5-Hydroxytryptamine modulates cytokine and chemokine production in LPS-primed human monocytes via stimulation of different 5-HTR subtypes

Abstract

The neurotransmitter 5-hydroxytryptamine (5-HT), commonly known as serotonin, is released at peripheral sites from activated enterochromaffin cells, mast cells and platelets. In this study we analyzed the biological activity and intracellular signaling of 5-HT in human monocytes.
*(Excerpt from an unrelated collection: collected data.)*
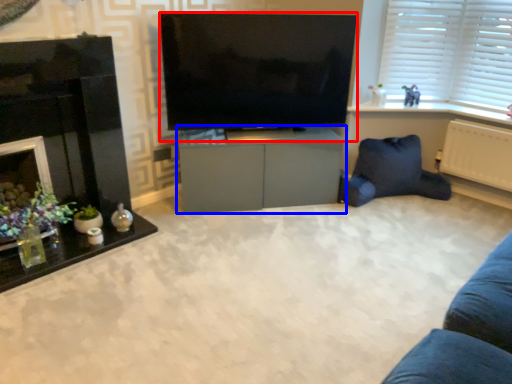
Question: Among these objects, which one is nearest to the camera, television (highlighted by a red box) or cabinetry (highlighted by a blue box)?

Choices:
 (A) television
 (B) cabinetry

Answer: (A)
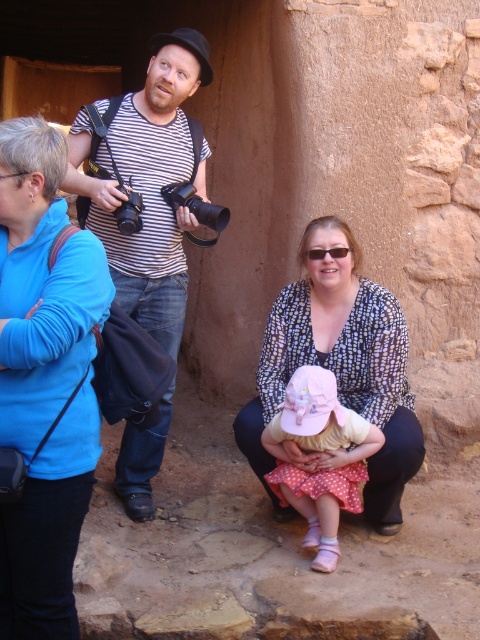
Question: Among these points, which one is nearest to the camera?

Choices:
 (A) (120, 208)
 (B) (170, 180)
 (C) (395, 412)
 (D) (212, 212)

Answer: (A)

Question: Can you confirm if striped cotton shirt at center is wider than black plastic camera at center?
By reverse transcription (RT) and PCR, messenger RNA (mRNA) expression of 5-HT receptor 1E (5-HTR_1E), 5-HTR_2A, 5-HTR₃, 5-HTR₄ and 5-HTR₇ could be revealed. Functional studies showed that 5-HT modulates the release of IL-1β, IL-6, IL-8/CXCL8, IL-12p40 and tumor necrosis factor-α (TNF-α), while it has no effect on the production of IL-18 and IFN-γ in LPS-stimulated human blood monocytes. Moreover, RT and PCR revealed that 5-HT modulated mRNA levels of IL-6 and IL-8/CXCL8, but did not influence mRNA levels of IL-1β and TNF-α. Pharmacological studies with isotype-selective receptor agonists allowed us to show that 5-HTR₃ subtype up-regulates the LPS-induced production of IL-1β, IL-6 and IL-8/CXCL8, while it was not involved in TNF-α and IL-12p40 secretion. Furthermore, activation of the G_s-coupled 5-HTR₄ and 5-HTR₇ subtypes increased intracellular cyclic AMP (cAMP) and secretion of IL-1β, IL-6, IL-12p40 and IL-8/CXCL8, while, on the contrary, it inhibited LPS-induced TNF-α release. Interestingly, 5-HTR₁ and 5-HTR₂ agonists did not modulate the LPS-induced cytokine production in human monocytes. Our results point to a new role for 5-HT in inflammation by modulating cytokine production in monocytes via activation of 5-HTR₃, 5-HTR₄ and 5-HTR₇ subtypes.